On 2 April 2016, Dacy issued invoice no. 5. This was the first invoice addressed to anyone other than HOC. It was addressed to Mr Taylor at IDM Properties at the site address. There was apparently no response stating, for example, that the invoice was addressed to the wrong company.
On 27 April 2016, Dacy wrote to IDM Properties in relation to invoice no. 4. The letter was in similar terms to the letter of 22 March 2016 but also gave notice of intention to suspend works.
On 4 May 2016, Mr Keran texted Mr McLoughlin asking Mr McLoughlin to give him a ring. Mr McLoughlin’s reply was that there was no point because he couldn’t do anything until HOC came back to him. His reply made the point that “IDM” were only ever funding HOC and that HOC employed Dacy and had to sort out their account. Mr Keran’s reply said that he just wanted to finish the job and didn’t see why “you” can’t just pay. He continued: “Last but not least I met you mid December at Camberwell New Road together with Brian, and prior to any works, I have asked the question as in Who was I going to work for and who is going to pay me and YOU looked me in the eye and said that I AM WORKING FOR YOU AS IDM AND YOU AS IDM WILL PAY ME AND BRIAN FROM HOC WILL MANAGE THE SITE FOR YOU.” That is, of course, entirely consistent with Mr Keran’s evidence as to what happened.
As I have said, Dacy left site on 4 May 2016.
On 19 May 2016, Dacy issued invoice no. 6 addressed to IDM Properties. On 26 May 2016, Dacy sent a further letter to IDM Properties relating non-payment of invoice no. 5 and asserting that a dispute had crystallised.
Conclusion
In my judgment, this is a case where the Defendant has a realistic prospect of succeeding in its defence that there was simply no contract between it and Dacy.
Dacy argues that IDM Properties’ defence is “fanciful” because Dacy would not have contracted with HOC which was potentially insolvent; HOC would not have taken on liability to a further sub-contractor; and IDM Properties (or any other IDM company) would not have entered into the direct payment arrangement.
However, this is very much a case that turns on the facts and the evidence and I cannot say that IDM Properties’ case is “fanciful”. On the facts as presented on this application, it is not at all clear who Dacy contracted with if anyone. There is a direct conflict of evidence both as to the background to, and circumstances of, the meeting on 3 December 2015 and what happened on that occasion.

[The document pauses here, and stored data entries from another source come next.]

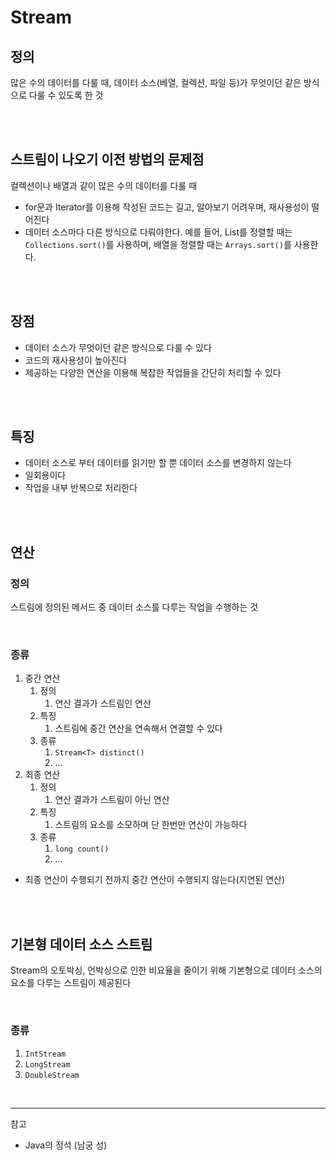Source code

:# Stream

## 정의
많은 수의 데이터를 다룰 때, 데이터 소스(베열, 컬렉션, 파일 등)가 무엇이던 같은 방식으로 다룰 수 있도록 한 것

<br/>
<br/>

## 스트림이 나오기 이전 방법의 문제점

컬렉션이나 배열과 같이 많은 수의 데이터를 다룰 때

- for문과 Iterator를 이용해 작성된 코드는 길고, 알아보기 어려우며, 재사용성이 떨어진다
- 데이터 소스마다 다른 방식으로 다뤄야한다. 예를 들어, List를 정렬할 때는 `Collections.sort()`를 사용하며, 배열을 정렬할 때는 `Arrays.sort()`를 사용한다.

<br/>
<br/>

## 장점
- 데이터 소스가 무엇이던 같은 방식으로 다룰 수 있다
- 코드의 재사용성이 높아진다
- 제공하는 다양한 연산을 이용해 복잡한 작업들을 간단히 처리할 수 있다

<br/>
<br/>

## 특징
- 데이터 소스로 부터 데이터를 읽기만 할 뿐 데이터 소스를 변경하지 않는다
- 일회용이다
- 작업을 내부 반복으로 처리한다

<br/>
<br/>

## 연산

### 정의
스트림에 정의된 메서드 중 데이터 소스를 다루는 작업을 수행하는 것

<br/>

### 종류
1. 중간 연산
   1. 정의
      1. 연산 결과가 스트림인 연산
   2. 특징
      1. 스트림에 중간 연산을 연속해서 연결할 수 있다
   3. 종류
      1. `Stream<T> distinct()`
      2. ...
2. 최종 연산
   1. 정의
      1. 연산 결과가 스트림이 아닌 연산
   2. 특징
      1. 스트림의 요소를 소모하며 단 한번만 연산이 가능하다
   3. 종류
      1. `long count()`
      2. ...
- 최종 연산이 수행되기 전까지 중간 연산이 수행되지 않는다(지연된 연산)

<br/>
<br/>

## 기본형 데이터 소스 스트림

Stream<T>의 오토박싱, 언박싱으로 인한 비요율을 줄이기 위해 기본형으로 데이터 소스의 요소를 다루는 스트림이 제공된다

<br/>

### 종류
1. `IntStream`
2. `LongStream`
3. `DoubleStream`

<br/>

--- 
참고
- Java의 정석 (남궁 성)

The subsequent conduct of those involved points at different times in different directions and does not make it clear which of Mr Keran or Mr McLoughlin is right as to what happened on 3 December 2015. If I refer back to the matters that Dacy specifically relied on in the adjudication as evidencing the contract, whilst the text message of 4 May 2016 gives some support to Mr Keran’s credibility, the e-mails of 16 December 2016 and 10 March 2016 arguably do not evidence the alleged contract; it is not at all clear that subsequent instructions were issued by IDM Properties; and there is no evidence that payments were made by IDM Properties.
A point that was relied on heavily by Dacy was the absence of any evidence of a contract with HOC but, as I have identified, there are a number of pieces of evidence that suggest that Mr Keran at least believed that he did have a contract with HOC.
I conclude, therefore, that this is not the kind of dispute which I can resolve on a summary basis. Although I have addressed the available evidence at some length for the purposes of this application, I make it clear that I do not at this stage make any findings of fact on any of these matters but I dismiss the application for summary judgment.